— Extracted data entries —
☆ ☆ ☆

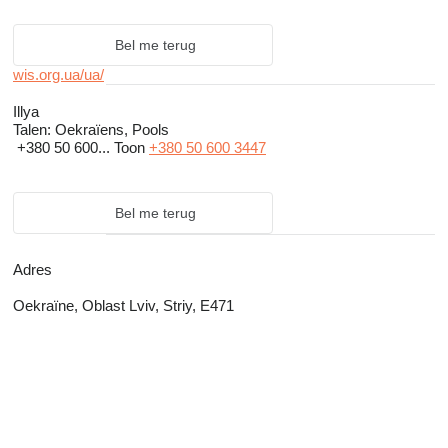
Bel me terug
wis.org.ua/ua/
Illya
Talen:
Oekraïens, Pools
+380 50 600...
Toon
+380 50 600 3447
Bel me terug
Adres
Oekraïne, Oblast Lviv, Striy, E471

☆ ☆ ☆

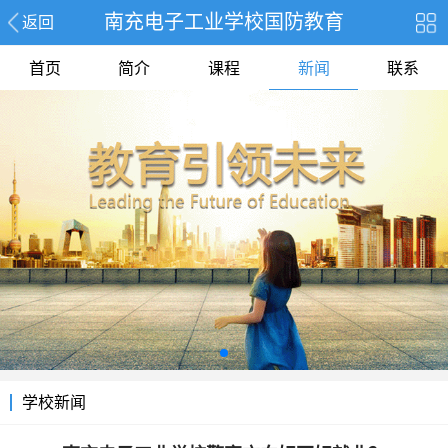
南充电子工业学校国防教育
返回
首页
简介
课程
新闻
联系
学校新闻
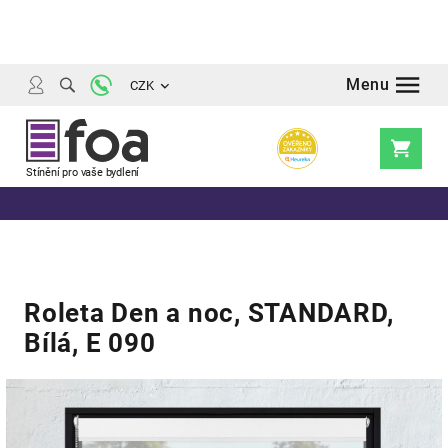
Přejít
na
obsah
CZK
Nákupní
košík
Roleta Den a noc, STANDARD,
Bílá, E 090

☆ ☆ ☆

— EXERCISE BRIEF —
Reproduce, line for line and without alteration, the part of the entries that begins with the line containing "南充电子工业学校国防教育" and ends with the line containing "Bílá, E 090", including both of those lines. Omit the pictures from your answer.

— EXPECTED ANSWER —
南充电子工业学校国防教育
返回
首页
简介
课程
新闻
联系
学校新闻
Přejít
na
obsah
CZK
Nákupní
košík
Roleta Den a noc, STANDARD,
Bílá, E 090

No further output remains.